Text section
****

The proposal we have under consideration right now would overhaul the entire process from the moment third-party collectors first receive their debt portfolios to their very last efforts to collect. The proposal also covers many debt buyers, and as part of our work in this area, we plan to address issues with first-party debt collectors on a separate track.

Debt collection generates more complaints to the Consumer Bureau than any other financial product or service. That has been true at all levels of government, federal as well as state, around the country, since well before we came along. We have heard complaints about collectors seeking to collect debt from the wrong consumer, for the wrong amount, or that could not legally be enforced. When consumers are contacted by collectors for debt they do not recognize, they often do not know where to turn. Some feel pressure to resolve the debt without a clear understanding of their rights. Some pay a debt they think is wrong, just to get the collector off their back. Other times, consumers spend significant time and money trying to dispute the debt, often in the face of unnecessary obstacles, simply because they have not carried all their personal records with them through all the years of their lives.

According to the preliminary results of a survey we conducted, about one out of three consumers has been contacted by a creditor or collector trying to collect a debt within the past year. That is some 70 million consumers. Many reported that they were being pursued on multiple debts – between two and four debts for most of these consumers. And fully one-third of the consumers contacted about a debt in the last year said they believed the collector was trying to collect the wrong amount.

In July, we held a field hearing on these issues in Sacramento, Calif., and thereafter we convened a Small Business Review Panel to gather feedback. And we will continue to seek counsel from consumer groups, the public, industry, and other stakeholders as we proceed with the rulemaking process.

****

Data listing

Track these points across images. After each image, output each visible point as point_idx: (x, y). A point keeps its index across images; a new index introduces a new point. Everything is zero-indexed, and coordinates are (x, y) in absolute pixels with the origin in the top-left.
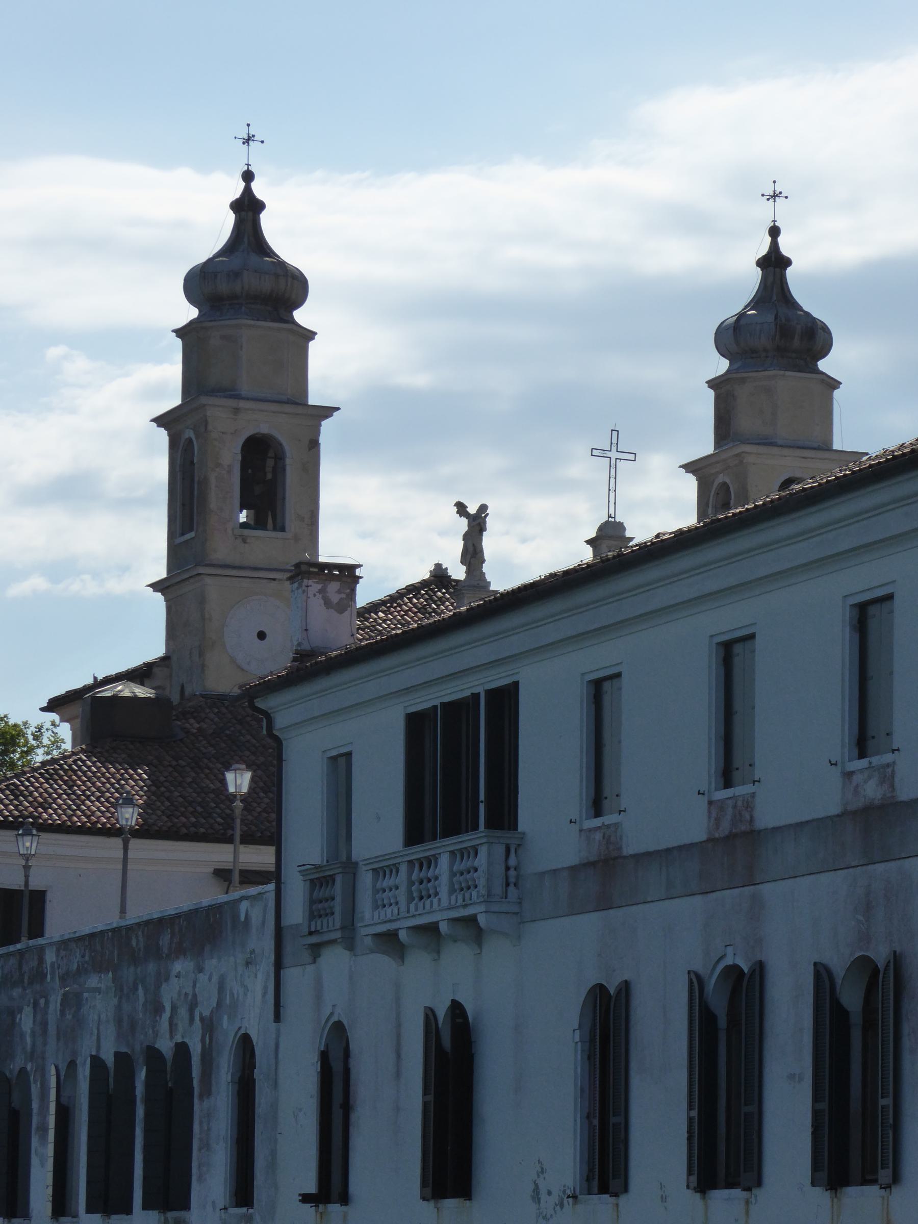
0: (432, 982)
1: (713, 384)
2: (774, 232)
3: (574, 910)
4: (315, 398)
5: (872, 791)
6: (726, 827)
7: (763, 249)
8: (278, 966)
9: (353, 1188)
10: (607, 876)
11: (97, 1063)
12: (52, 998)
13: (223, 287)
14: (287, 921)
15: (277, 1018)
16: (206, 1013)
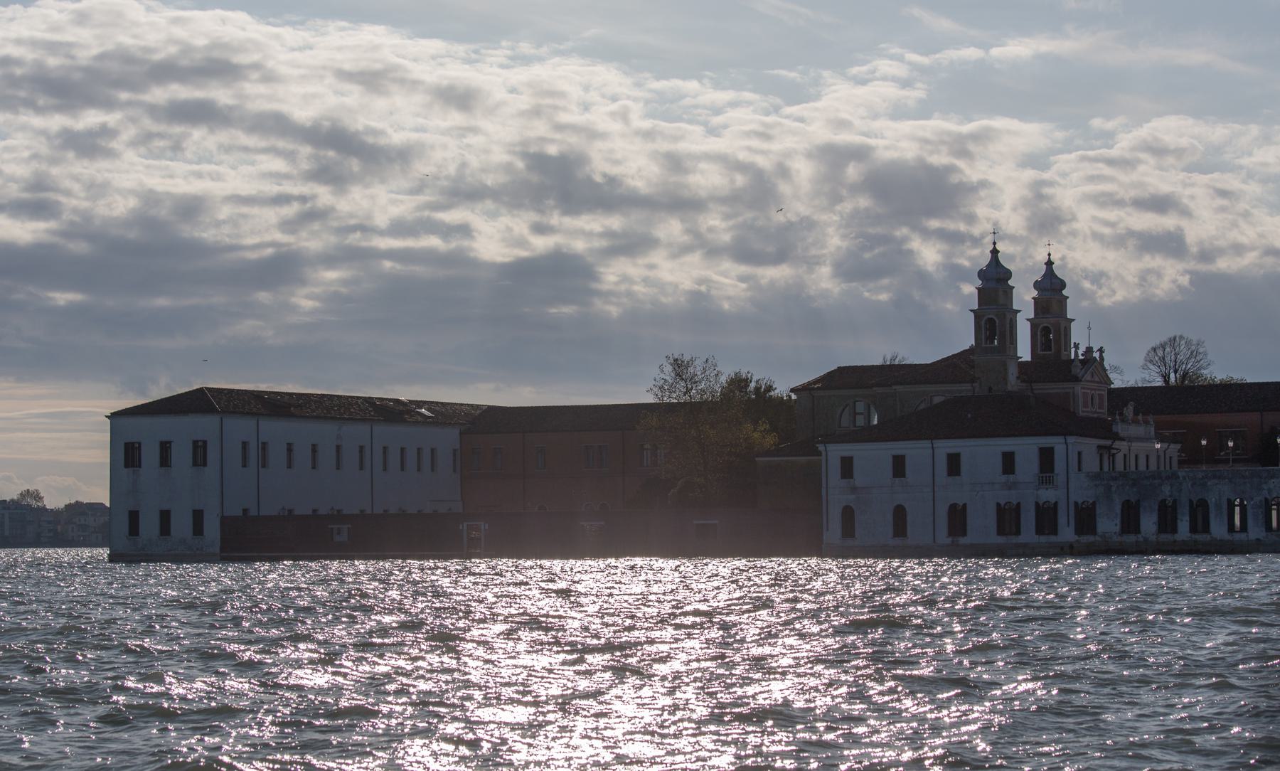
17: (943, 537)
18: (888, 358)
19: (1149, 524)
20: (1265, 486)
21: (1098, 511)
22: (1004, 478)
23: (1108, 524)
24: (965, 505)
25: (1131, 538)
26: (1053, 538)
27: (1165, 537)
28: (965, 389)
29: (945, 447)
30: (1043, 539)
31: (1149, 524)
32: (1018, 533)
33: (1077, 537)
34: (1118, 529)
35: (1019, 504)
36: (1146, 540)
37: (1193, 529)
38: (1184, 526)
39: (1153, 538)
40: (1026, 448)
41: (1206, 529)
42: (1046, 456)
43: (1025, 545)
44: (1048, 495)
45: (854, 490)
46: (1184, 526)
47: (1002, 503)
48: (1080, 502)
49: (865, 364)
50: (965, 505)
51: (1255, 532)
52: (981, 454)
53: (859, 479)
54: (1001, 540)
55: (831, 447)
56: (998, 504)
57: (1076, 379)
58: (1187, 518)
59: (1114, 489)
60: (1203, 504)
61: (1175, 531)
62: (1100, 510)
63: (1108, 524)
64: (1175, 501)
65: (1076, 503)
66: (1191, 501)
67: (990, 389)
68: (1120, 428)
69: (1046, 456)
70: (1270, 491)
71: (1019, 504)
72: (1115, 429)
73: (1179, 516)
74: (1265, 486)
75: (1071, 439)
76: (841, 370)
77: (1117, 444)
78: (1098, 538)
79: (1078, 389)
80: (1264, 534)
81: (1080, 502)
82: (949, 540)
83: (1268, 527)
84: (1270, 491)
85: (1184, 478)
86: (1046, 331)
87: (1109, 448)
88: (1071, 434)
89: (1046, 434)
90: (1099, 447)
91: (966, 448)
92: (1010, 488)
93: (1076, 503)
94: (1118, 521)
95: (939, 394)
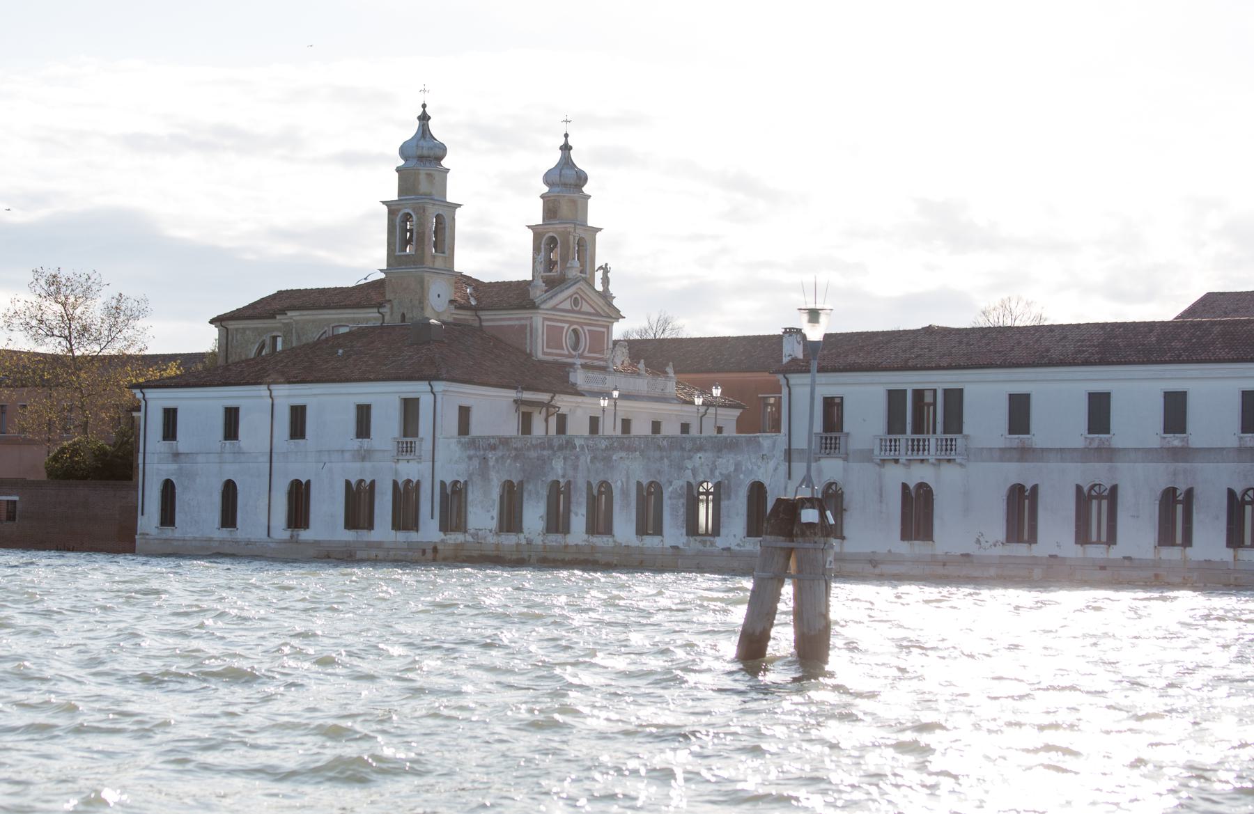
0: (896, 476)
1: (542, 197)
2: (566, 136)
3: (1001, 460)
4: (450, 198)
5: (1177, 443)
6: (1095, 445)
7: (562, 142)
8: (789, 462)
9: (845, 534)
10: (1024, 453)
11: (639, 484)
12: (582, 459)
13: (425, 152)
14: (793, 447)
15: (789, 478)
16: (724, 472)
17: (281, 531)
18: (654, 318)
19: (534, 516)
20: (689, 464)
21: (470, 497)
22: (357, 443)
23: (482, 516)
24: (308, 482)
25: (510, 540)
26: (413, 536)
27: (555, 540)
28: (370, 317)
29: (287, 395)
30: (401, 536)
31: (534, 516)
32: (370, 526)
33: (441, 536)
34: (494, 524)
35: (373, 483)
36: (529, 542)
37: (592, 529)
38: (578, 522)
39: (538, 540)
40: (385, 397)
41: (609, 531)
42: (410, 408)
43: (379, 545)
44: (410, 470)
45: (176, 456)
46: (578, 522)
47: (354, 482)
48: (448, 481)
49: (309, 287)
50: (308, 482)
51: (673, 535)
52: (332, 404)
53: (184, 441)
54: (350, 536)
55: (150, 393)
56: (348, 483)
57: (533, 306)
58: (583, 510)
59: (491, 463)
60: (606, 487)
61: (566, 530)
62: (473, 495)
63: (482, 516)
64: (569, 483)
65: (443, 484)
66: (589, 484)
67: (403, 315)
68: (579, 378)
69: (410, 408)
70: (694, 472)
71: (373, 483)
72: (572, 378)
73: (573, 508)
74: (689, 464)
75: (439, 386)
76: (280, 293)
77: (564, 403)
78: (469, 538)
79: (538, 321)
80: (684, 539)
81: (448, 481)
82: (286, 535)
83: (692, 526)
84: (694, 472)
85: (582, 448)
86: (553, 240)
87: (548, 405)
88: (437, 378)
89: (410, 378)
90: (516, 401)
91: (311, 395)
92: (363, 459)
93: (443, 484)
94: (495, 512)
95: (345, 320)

****

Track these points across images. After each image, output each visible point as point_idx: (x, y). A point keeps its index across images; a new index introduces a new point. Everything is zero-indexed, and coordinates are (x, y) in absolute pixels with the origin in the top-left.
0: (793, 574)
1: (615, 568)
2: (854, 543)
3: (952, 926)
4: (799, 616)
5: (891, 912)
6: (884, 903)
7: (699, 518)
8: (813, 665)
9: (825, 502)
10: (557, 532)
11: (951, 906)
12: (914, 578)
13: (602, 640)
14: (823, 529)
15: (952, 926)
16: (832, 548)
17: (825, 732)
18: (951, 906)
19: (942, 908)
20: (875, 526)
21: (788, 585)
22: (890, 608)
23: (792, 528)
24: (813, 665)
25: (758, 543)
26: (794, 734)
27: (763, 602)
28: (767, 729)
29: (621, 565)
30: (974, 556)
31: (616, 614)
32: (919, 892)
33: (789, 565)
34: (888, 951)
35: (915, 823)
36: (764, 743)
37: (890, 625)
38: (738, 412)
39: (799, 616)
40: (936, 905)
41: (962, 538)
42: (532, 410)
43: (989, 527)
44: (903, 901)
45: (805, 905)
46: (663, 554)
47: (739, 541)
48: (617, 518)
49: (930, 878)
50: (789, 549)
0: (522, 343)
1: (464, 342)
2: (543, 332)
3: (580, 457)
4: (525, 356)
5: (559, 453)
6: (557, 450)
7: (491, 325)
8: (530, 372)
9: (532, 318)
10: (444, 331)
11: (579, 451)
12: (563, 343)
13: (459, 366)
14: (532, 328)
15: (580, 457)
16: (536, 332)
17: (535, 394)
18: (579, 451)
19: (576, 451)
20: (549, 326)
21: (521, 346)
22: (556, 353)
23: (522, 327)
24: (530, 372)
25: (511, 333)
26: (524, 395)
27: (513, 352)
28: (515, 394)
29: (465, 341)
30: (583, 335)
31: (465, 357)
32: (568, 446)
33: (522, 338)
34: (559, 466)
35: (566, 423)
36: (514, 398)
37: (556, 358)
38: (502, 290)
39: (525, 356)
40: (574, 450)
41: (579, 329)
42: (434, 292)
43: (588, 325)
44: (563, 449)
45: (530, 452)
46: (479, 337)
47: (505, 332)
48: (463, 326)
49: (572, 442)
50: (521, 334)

****

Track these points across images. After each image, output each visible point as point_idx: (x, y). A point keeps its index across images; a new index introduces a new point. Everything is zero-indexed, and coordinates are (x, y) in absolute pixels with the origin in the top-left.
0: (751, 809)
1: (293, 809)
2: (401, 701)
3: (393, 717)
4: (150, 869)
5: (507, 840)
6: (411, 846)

****

Aim
Reproduce word for word the portion of the debt collection text from "According to the" to "the wrong amount.".

Worked answer
According to the preliminary results of a survey we conducted, about one out of three consumers has been contacted by a creditor or collector trying to collect a debt within the past year. That is some 70 million consumers. Many reported that they were being pursued on multiple debts – between two and four debts for most of these consumers. And fully one-third of the consumers contacted about a debt in the last year said they believed the collector was trying to collect the wrong amount.